Fixing Intelligence on Iran
Are we in for another round of “fixing” — this time on Iran? We may know soon. Israeli Prime Minister Netanyahu, citing the terrorist attack in Bulgaria, has already provided what amounts to a variation on Dearlove’s 10-year-old theme regarding how war can be “justified by the conjunction of terrorism and weapons of mass destruction.”
According to the Jerusalem Post on July 17, Netanyahu said all countries that understand that Iran is an exporter of world terror must join Israel in “stating that fact clearly,” in order to emphasize the importance of preventing Iran from obtaining a nuclear weapon.
Appearing on CBS’s Face the Nation on Sunday as well as on Fox News Sunday, Netanyahu returned to that theme. Blaming the July 18 terrorist attack in Bulgaria on Hezbollah supported by Iran, he asked TV viewers to imagine what would happen if the world’s most dangerous regime got the world’s most dangerous weapons.
This has too familiar a ring. Has it been just 10 years?

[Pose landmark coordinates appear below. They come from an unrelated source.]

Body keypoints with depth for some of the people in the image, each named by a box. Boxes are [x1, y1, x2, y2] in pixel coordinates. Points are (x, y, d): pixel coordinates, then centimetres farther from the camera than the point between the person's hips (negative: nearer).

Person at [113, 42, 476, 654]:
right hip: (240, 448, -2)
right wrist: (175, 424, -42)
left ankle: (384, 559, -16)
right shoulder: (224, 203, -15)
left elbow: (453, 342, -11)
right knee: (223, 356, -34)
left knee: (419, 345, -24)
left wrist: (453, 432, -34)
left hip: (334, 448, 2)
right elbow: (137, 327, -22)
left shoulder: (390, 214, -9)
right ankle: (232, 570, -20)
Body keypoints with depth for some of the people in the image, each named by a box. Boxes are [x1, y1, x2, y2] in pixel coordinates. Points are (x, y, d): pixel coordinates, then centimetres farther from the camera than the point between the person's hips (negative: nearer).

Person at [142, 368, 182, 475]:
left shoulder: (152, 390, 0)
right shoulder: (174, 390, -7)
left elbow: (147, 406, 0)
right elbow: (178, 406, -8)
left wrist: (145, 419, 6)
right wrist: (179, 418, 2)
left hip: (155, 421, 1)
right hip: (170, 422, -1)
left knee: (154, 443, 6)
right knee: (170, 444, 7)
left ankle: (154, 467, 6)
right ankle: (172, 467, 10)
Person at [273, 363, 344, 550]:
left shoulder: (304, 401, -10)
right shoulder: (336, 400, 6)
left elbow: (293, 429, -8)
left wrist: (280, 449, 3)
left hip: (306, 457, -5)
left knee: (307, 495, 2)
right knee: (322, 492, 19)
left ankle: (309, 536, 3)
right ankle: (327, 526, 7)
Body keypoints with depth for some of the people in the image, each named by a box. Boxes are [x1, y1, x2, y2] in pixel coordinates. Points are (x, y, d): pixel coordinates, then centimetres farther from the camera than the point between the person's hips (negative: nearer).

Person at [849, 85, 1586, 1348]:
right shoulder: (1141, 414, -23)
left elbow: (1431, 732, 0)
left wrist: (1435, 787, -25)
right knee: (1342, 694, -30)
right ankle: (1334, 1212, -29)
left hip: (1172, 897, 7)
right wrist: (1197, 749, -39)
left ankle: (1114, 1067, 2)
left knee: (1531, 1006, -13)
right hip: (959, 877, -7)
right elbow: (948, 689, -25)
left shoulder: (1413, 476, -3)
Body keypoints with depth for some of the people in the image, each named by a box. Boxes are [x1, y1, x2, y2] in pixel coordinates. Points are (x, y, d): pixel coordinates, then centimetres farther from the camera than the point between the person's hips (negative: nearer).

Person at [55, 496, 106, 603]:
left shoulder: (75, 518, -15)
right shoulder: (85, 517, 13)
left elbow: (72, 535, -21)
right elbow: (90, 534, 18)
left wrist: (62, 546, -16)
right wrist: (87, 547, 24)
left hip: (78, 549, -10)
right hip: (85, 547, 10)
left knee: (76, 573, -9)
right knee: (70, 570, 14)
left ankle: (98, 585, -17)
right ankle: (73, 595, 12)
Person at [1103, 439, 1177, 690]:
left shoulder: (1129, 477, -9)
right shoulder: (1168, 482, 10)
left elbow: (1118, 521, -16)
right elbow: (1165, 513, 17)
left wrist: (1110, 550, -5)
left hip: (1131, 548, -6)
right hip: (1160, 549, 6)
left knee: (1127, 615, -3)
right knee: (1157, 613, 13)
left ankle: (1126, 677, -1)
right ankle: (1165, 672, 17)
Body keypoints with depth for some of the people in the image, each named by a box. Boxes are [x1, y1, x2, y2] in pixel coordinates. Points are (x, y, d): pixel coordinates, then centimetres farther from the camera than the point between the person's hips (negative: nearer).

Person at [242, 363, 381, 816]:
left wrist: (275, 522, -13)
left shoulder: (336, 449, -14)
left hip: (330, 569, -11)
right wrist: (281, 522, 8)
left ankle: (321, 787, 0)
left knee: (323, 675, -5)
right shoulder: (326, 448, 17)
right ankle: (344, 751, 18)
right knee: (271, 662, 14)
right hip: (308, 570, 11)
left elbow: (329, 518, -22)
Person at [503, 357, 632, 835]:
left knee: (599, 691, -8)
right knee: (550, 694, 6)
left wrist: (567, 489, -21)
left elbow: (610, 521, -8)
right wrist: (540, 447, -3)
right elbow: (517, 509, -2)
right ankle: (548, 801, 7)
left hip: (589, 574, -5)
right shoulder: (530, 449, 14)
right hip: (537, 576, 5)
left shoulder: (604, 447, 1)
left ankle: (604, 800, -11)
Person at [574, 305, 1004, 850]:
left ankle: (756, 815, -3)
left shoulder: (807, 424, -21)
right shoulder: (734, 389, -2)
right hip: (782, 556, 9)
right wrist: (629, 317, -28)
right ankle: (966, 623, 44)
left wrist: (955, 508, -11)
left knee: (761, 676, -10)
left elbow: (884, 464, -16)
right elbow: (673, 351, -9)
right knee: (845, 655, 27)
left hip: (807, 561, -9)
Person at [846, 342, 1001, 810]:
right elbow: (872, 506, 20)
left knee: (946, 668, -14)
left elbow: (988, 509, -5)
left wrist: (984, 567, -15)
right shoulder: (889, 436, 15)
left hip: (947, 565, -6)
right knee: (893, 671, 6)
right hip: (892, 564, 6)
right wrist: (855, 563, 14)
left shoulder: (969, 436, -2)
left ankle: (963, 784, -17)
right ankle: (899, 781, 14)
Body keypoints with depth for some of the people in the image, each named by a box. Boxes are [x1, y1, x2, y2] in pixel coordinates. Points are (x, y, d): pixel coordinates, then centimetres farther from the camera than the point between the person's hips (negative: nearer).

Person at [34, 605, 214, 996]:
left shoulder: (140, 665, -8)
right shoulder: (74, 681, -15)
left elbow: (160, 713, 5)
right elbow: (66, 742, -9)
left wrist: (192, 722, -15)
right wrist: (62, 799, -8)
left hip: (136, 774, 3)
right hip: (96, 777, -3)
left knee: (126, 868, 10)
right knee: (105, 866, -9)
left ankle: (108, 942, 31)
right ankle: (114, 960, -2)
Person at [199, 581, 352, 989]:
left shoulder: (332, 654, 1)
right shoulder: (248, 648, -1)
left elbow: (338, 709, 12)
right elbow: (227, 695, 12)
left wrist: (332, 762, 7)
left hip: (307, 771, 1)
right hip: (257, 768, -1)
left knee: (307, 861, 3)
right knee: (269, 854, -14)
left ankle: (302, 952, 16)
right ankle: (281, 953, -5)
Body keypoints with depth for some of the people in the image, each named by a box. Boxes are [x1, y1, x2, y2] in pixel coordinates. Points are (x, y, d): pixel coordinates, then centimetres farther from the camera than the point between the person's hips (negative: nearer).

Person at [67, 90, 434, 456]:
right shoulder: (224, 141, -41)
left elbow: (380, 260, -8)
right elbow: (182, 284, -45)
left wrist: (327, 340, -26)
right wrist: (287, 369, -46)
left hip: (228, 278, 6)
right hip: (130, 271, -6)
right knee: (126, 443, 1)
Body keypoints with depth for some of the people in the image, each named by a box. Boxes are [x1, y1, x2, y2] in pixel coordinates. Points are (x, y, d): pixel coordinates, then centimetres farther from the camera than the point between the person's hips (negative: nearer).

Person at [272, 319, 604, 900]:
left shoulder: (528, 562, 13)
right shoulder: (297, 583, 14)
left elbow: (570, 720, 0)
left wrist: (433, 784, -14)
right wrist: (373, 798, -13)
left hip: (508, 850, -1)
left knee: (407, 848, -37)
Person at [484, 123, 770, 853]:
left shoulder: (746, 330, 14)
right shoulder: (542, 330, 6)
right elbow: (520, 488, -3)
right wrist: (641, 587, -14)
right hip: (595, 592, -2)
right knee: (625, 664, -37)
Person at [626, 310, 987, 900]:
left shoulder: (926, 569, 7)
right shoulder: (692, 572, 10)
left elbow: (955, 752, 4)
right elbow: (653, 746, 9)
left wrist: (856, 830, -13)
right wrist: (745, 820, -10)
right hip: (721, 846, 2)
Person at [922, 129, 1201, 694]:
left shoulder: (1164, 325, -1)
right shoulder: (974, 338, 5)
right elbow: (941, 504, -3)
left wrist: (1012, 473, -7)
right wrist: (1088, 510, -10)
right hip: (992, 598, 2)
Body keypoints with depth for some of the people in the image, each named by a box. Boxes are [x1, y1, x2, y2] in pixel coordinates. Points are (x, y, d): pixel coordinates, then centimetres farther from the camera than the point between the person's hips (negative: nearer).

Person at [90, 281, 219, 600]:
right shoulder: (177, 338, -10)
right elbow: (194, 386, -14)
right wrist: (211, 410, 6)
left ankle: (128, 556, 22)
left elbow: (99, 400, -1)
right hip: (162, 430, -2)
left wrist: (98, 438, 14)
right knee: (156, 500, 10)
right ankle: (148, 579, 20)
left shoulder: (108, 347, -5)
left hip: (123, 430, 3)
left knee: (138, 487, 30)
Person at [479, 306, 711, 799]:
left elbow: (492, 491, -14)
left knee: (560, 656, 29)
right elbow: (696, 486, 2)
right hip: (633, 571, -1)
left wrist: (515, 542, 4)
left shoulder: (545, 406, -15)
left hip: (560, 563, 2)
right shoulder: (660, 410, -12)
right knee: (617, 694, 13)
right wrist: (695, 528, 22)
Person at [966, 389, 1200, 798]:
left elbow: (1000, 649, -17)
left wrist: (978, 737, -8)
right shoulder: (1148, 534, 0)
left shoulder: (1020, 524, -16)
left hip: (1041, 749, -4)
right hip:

Will MI6 chief Sawers model his conduct today on that of his predecessors who, 10 years ago, “justified” war on Iraq? Will he “fix” intelligence around U.K./U.S./Israeli policy on Iran? Parliamentary overseers should demand a briefing from Sawers forthwith, before erstwhile bulldog Britain is again dragged like a poodle into another unnecessary war.
Annie Machon is a former intelligence officer in the MI5 security service (the U.S. counterpart is the FBI), and Ray McGovern is a former U.S. Army intelligence officer and CIA analyst.